As I struggle along with my Italian here where I'm surrounded by it, I realize what a comfort, what an absolute joy, the boring, the conventional, the formulaic, and the repetitive are. Bad detective shows and their stern, furrowed-browed heroes and bumbling sidekicks? Awesome. I've seen 'em all before. Glossy women's magazines with their rhapsodies over lipstick and dollops of personal-life wisdom? Even better. I love commercials and print advertisements, the stupider the better. (Really bad not-quite jokes? I get them! It's fantastic!)

As Cosimo has observed, the people you'd most avoid if they were speaking your native language--the loud, slow-talking, pedantic ones--are those you're most grateful for when you're trying to work up your language comprehension. Whining children? Pretty great! That guy opining loudly to his buddies outside the tabbachi shop? Also great! Ditto for old ladies narrating their purchases aloud at the supermarket, couples breaking up in public, and angry dudes with bad cell phone connections shouting the same sentence over and over.

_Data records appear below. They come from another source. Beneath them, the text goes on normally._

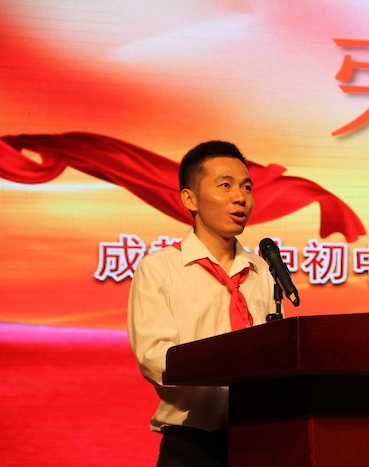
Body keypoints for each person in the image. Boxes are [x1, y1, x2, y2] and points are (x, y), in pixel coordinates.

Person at [127, 141, 277, 466]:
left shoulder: (262, 270)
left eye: (247, 187)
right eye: (225, 185)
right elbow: (155, 357)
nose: (240, 198)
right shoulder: (161, 268)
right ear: (189, 199)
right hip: (191, 445)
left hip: (259, 439)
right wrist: (228, 364)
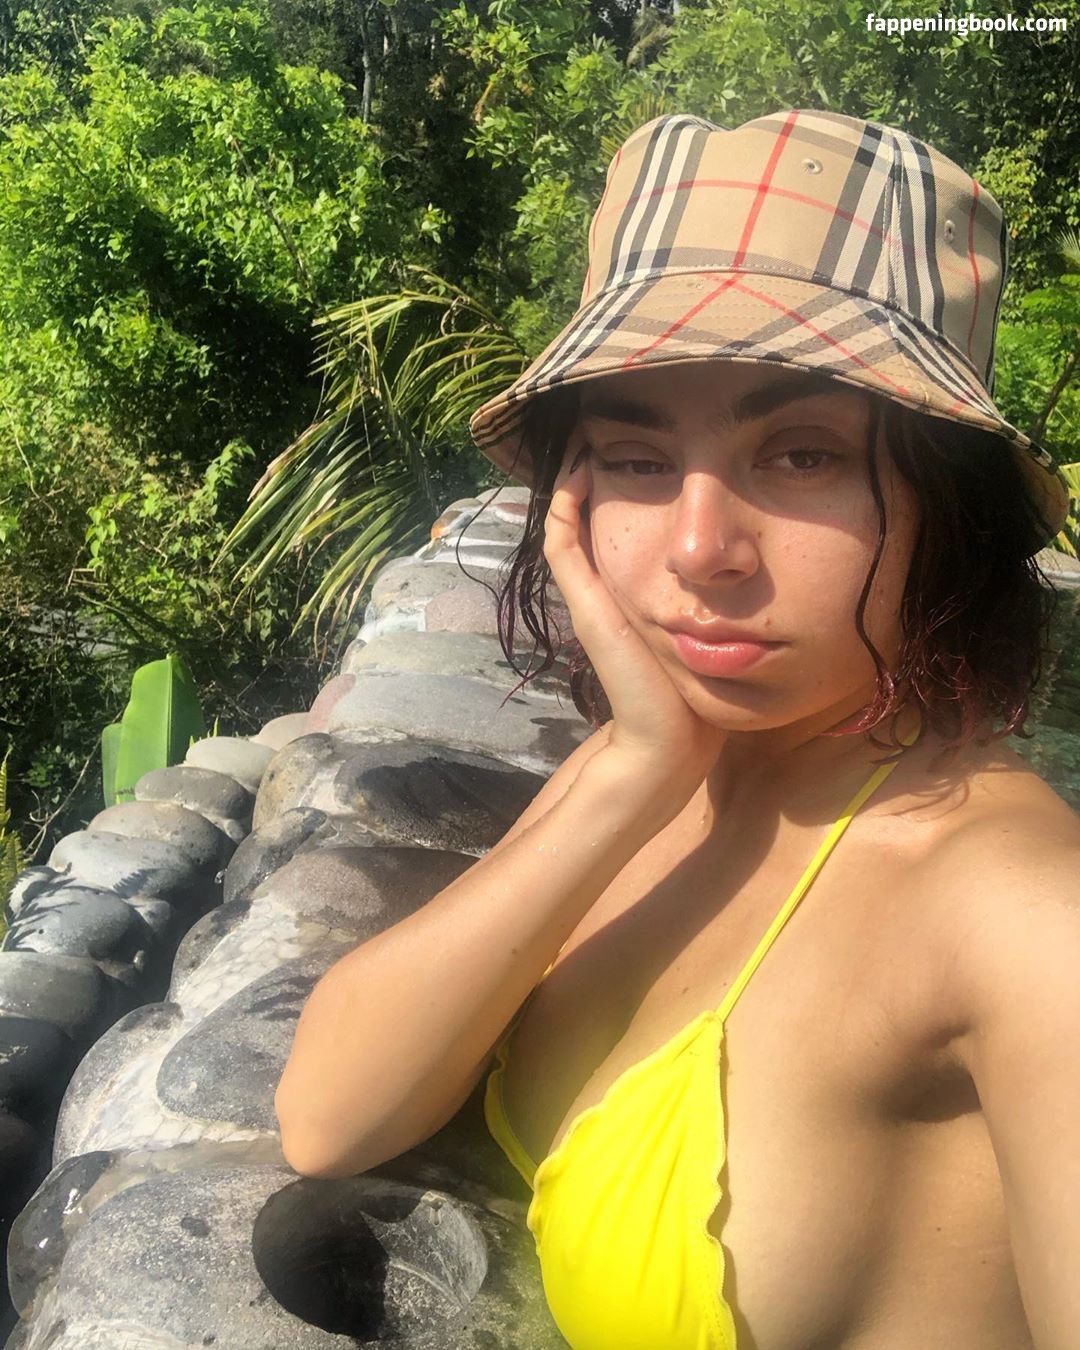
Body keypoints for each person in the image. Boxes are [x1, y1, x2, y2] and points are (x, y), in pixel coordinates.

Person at [276, 111, 1080, 1349]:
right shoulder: (667, 766)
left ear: (948, 508)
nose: (702, 549)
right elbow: (330, 1116)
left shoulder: (1020, 918)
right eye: (638, 460)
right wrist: (636, 766)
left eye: (802, 456)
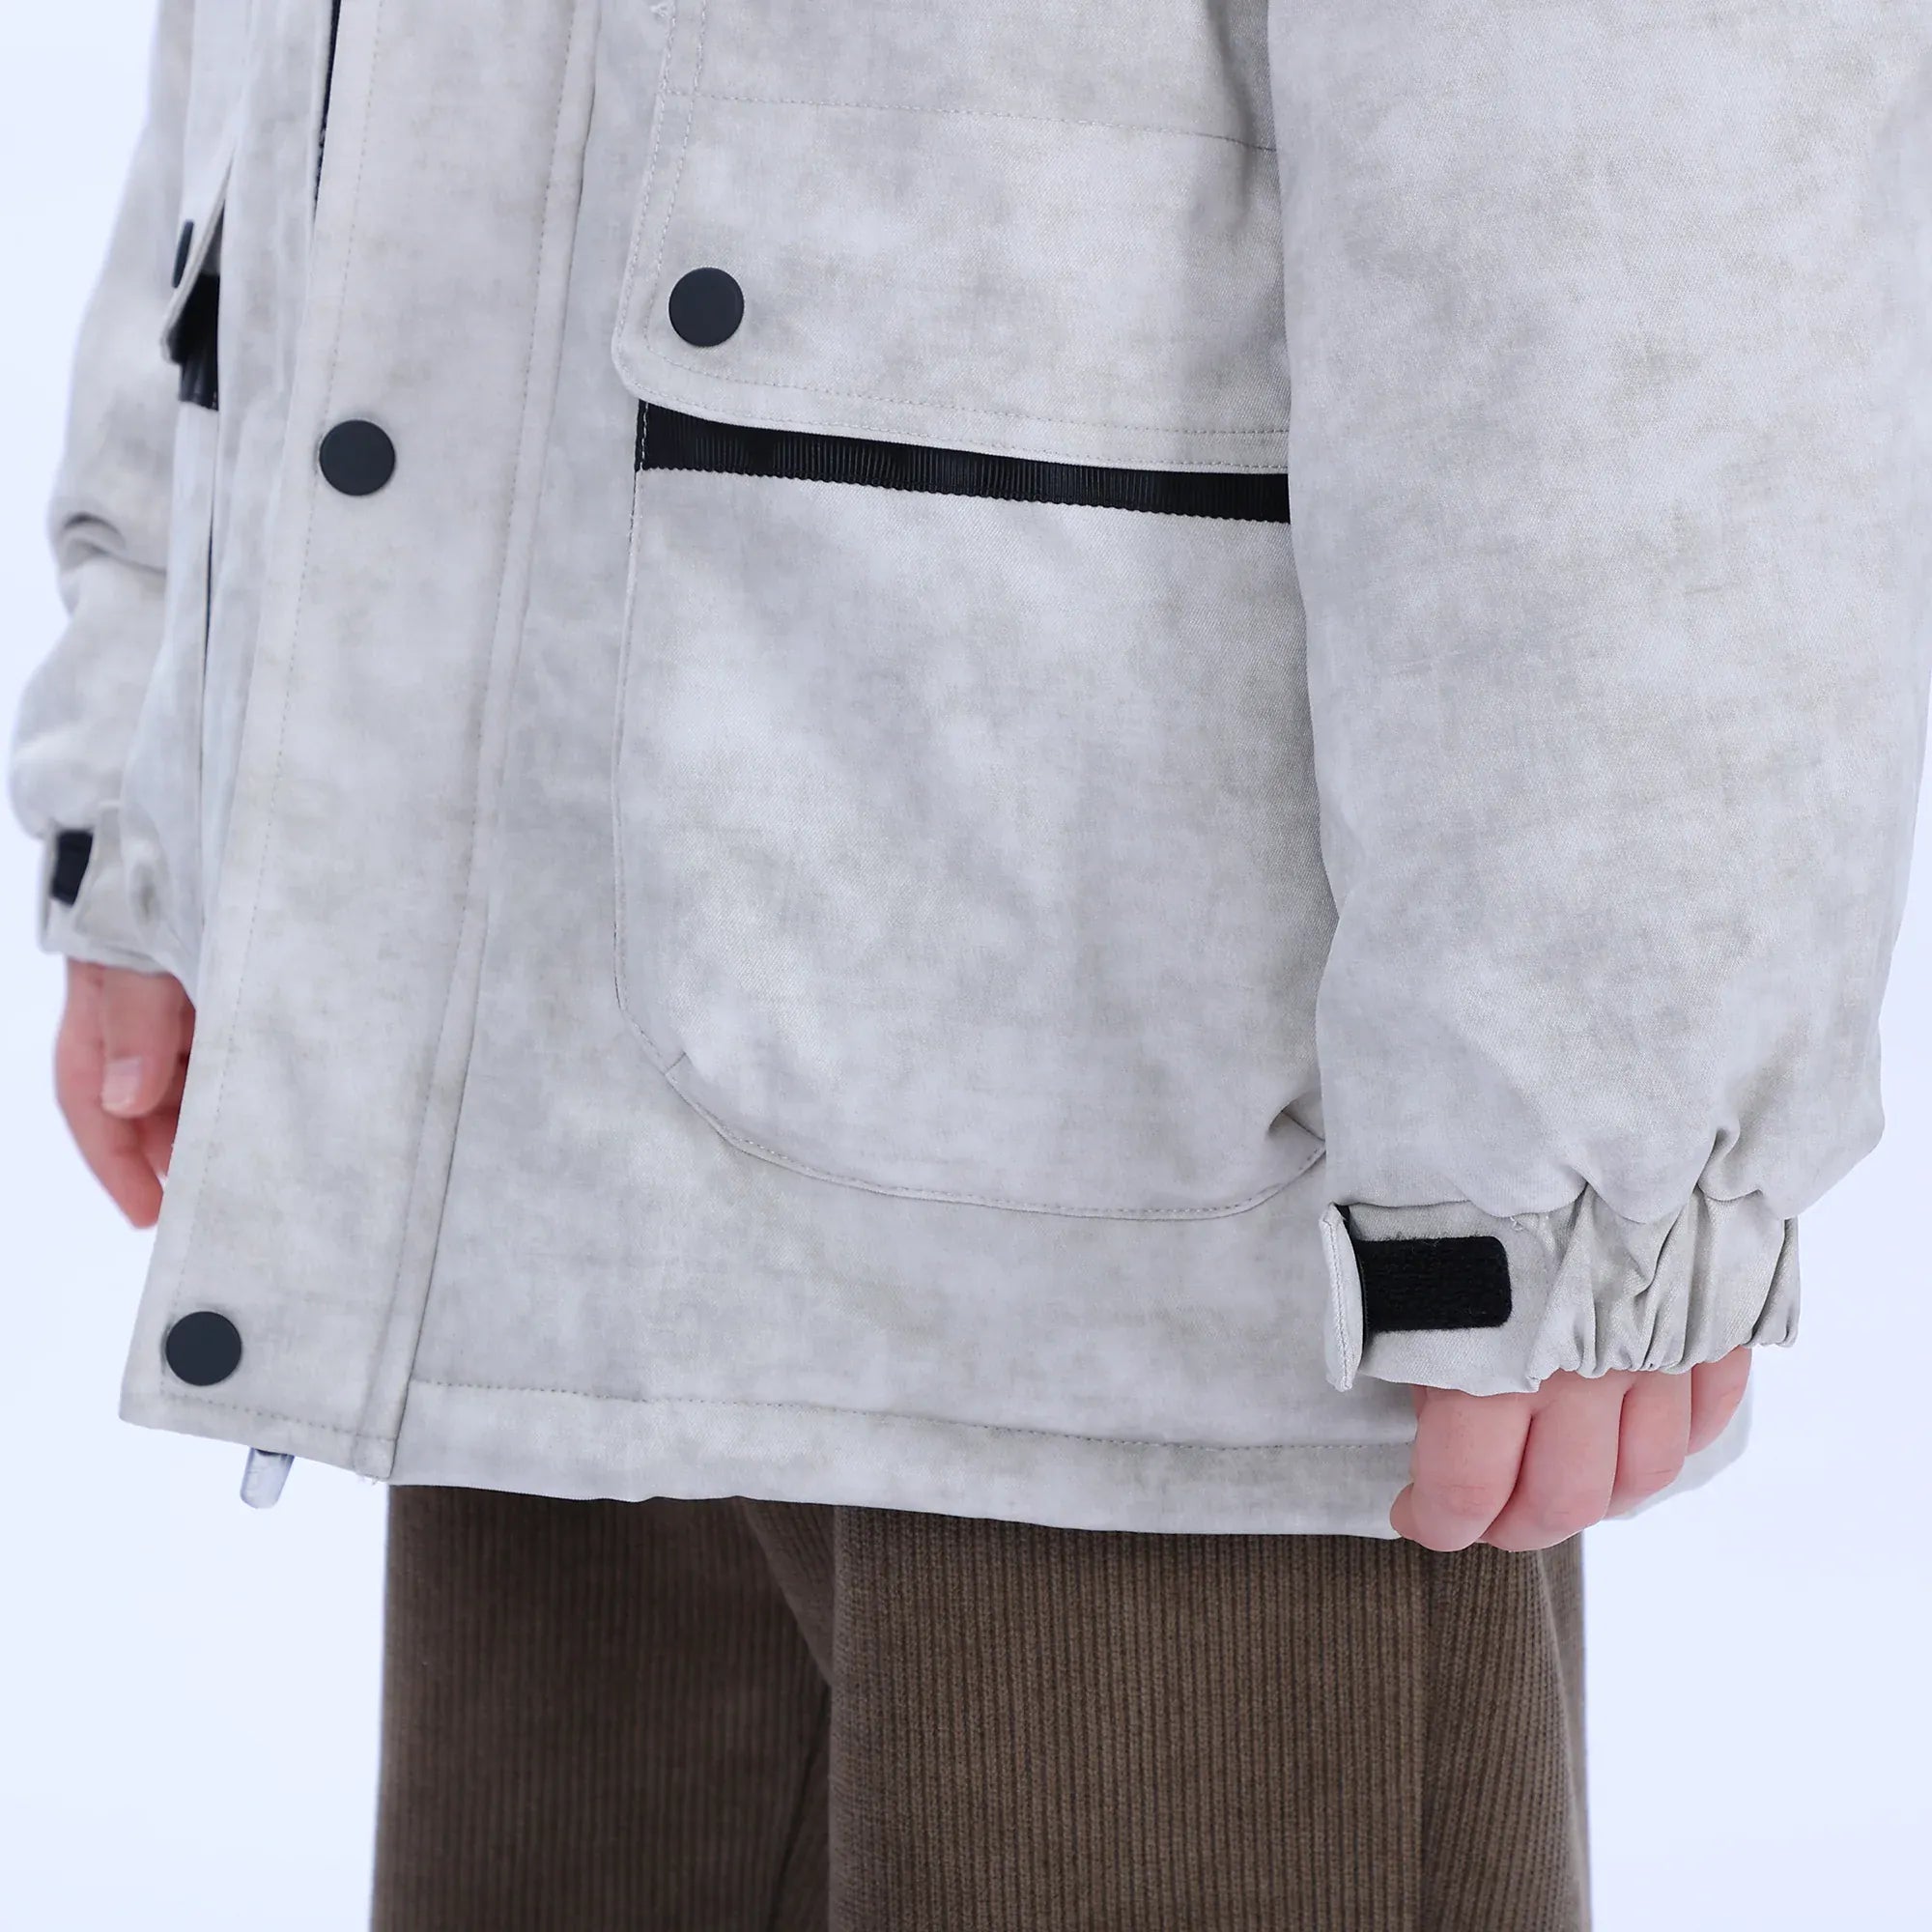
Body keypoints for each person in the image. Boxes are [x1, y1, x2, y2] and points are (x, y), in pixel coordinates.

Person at [11, 4, 1928, 1927]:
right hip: (526, 1140)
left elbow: (1634, 126)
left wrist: (1597, 1112)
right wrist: (167, 743)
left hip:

We went to mass at a local church (itself awesome, since the formulae are the same and lots of the terms are cognates and/or Latin loan words), and I briefly thought I'd been granted the gift of tongues when I was able to follow most of the sermon. But no: the priest was just a tedious young guy, fresh from the seminary, giving a deliberative, repetitive, and essentially theological sermon. It was terrific.

I guess I look forward to the day when I dislike tedious Italians as much as I dislike tedious Americans and Britons. But for now I embrace them. Eloquent, original, and complex thinkers just ain't for me.

Saturday, June 02, 2012

Fare come fanno i romani

So we made it to Rome, and with the exception of the mosquitoes, who have given us an overly-enthusiastic welcome, everything here is pretty near perfect: the weather, the apartment, the neighborhood.

If this is how the Romans do it, I'm sold. Check it:

A corner of the kitchen, opening onto the terrace

The back of the terrace

The view from the living room

Another view from the living room

So who knows how much I'll be blogging. Unless you're more interested in my adventures in verb conjugation than I imagine--or have a very high tolerance for hearing about bad Italian t.v., the many bottles of wine, prosecco, and limoncello already lining my fridge, or how tiiiired my feet are, there may not be much to report.